Still, with Ukraine heavily dependent on military aid from its allies, Steven Simon, the Robert E. Wilhelm Fellow at the MIT Center for International Studies (CIS), pointed out that U.S. public sentiment has actually moved in favor of Ukraine support in recent months, as championed by U.S. President Joe Biden.

“Biden has the political wind at his back,” Simon said, noting that one poll last week showed 73 percent of Americans (albeit with a partisan split) agreeing that the U.S. should continue to support Ukraine, a number up since the summer. “From the administration’s perspective, there is a lot to like.”

The event, “An Update on Russia’s War with Ukraine,” was the latest Starr Forum, MIT’s regular event series on foreign policy, international relations, and global affairs, organized by CIS. This event was co-sponsored by CIS, the MIT Security Studies Program (SSP), and the MIT-Eurasia program in the MIT International Science and Technology Initiatives (MISTI).

The event’s moderators were Carol Saivetz, a senior advisor in SSP and an expert on Soviet and Russian foreign policy; and Elizabeth Wood, a professor of history at MIT, author of the 2016 book “Roots of Russia’s War in Ukraine,” and co-director of the MISTI MIT-Eurasia Program.

While the early months of the war saw significant Russian advances in multiple areas of Ukraine, the tide has turned since then. A recent Ukrainian counteroffensive in the country’s north has pushed Russian troops back across the border and has extended to provinces in the Donbas region, the site of much industrial activity. Over the last week, Ukraine has also taken back 150 square miles of land in the Kherson province in the country’s south.

Despite this progress — or perhaps because of it — the prospects for the war dragging on or escalating may have increased. Putin’s decision to mobilize more Russians through a military draft will bring additional personnel to the front, possibly lengthening the conflict.

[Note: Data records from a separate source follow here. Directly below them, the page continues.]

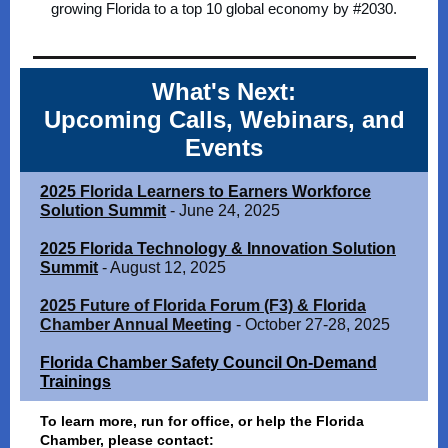
growing Florida to a top 10 global economy by #2030.
What's Next:
Upcoming Calls, Webinars, and
Events
2025 Florida Learners to Earners Workforce
Solution Summit
- June 24, 2025
2025 Florida Technology & Innovation Solution
Summit
- August 12, 2025
2025 Future of Florida Forum (F3) & Florida
Chamber Annual Meeting
- October 27-28, 2025
Florida Chamber Safety Council On-Demand
Trainings
To learn more, run for office, or help the Florida
Chamber, please contact:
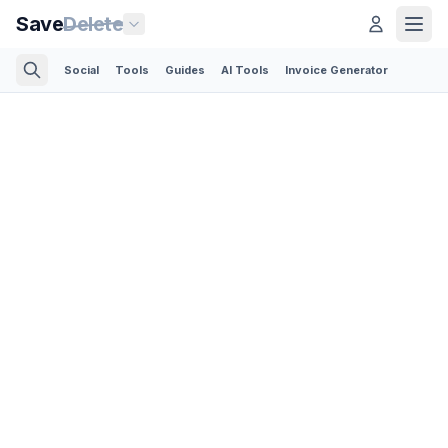
Save
Delete
Social
Tools
Guides
AI Tools
Invoice Generator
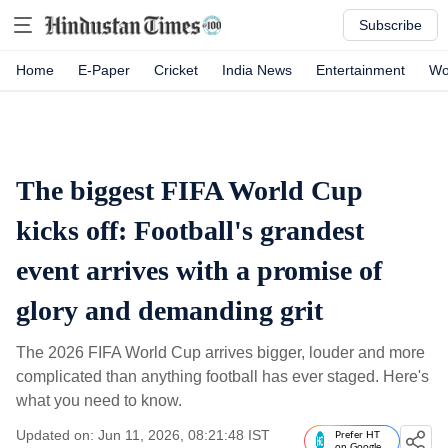
Subscribe
Home
E-Paper
Cricket
India News
Entertainment
Wo
The biggest FIFA World Cup
kicks off: Football's grandest
event arrives with a promise of
glory and demanding grit
The 2026 FIFA World Cup arrives bigger, louder and more
complicated than anything football has ever staged. Here's
what you need to know.
Updated on: Jun 11, 2026, 08:21:48 IST
Prefer HT
on Google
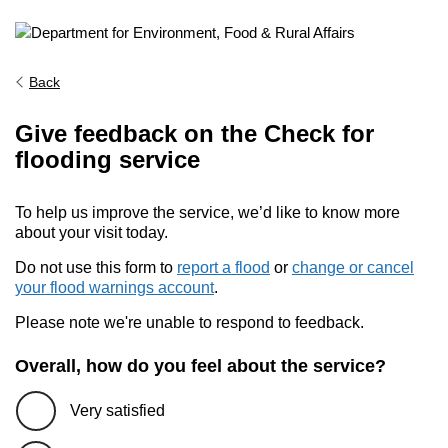
Back
Give feedback on the Check for
flooding service
To help us improve the service, we’d like to know more
about your visit today.
Do not use this form to
report a flood
or
change or cancel
your flood warnings account
.
Please note we're unable to respond to feedback.
Overall, how do you feel about the service?
Very satisfied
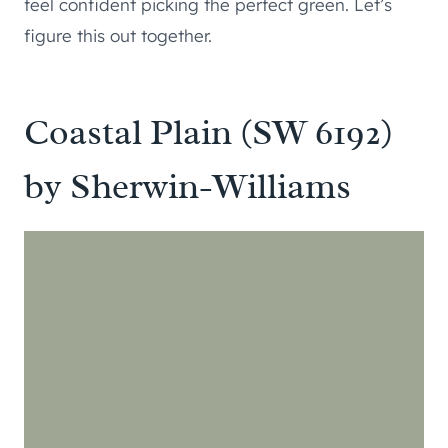
feel confident picking the perfect green. Let’s
figure this out together.
Coastal Plain (SW 6192)
by Sherwin-Williams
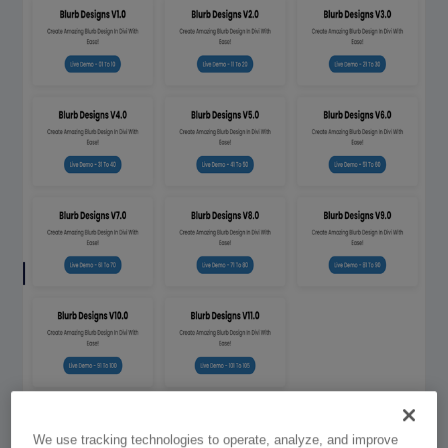
We use tracking technologies to operate, analyze, and improve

“General mobilization, the added manpower could, potentially, extend the war,” Kofman said. However, he added, “Mobilization would have been a much more dangerous development in this war had it taken place in April,” when Russia was in a stronger position.

At the same time, a ground campaign going badly for Russia has heightened fears that it could resort to using some of its nuclear weapons in Ukraine. That might be an unlikely scenario in absolute terms, Kofman noted, but continued military losses might continue to raise the possibility.

“The risk of nuclear escalation is very real, [but] it’s not necessarily as high as I think it’s being portrayed publicly,” Kofman said. “It’s also not [necessarily true] that if Russia’s losing, Putin’s going to use nuclear weapons.”

At the same time, Simon noted, it is also unlikely that a coup or attempt at regime change in Russia would be prompted by the war, because of the way Putin has prevented other groups or elites within Russia from amassing capacity to act.

‘This regime is coup-proofed,” said Simon, who served as the National Security Council (NSC) senior director for the Middle East and North Africa during the Obama administration and NSC senior director for counterterrorism during the Clinton administration.

Ukraine is in a better situation than it appeared in the spring, and certainly in the very first days of the invasion, when it looked as if Ukraine’s democratic government led by president Volodymyr Zelensky, might not remain intact. Still, as Dubovyk emphasized, Ukraine very much remains in the throes of war, and needs continued aid in all forms — military and civilian — from allies.

“It is very difficult to deal with the ongoing onslaught,” Dubovyk said.

He added: “One thing that we would really not like to see is for people to lose interest [in] this war, and not to care about it any more, and not to have a sustained interest in helping Ukraine to withstand this pressure and aggression from Russia.”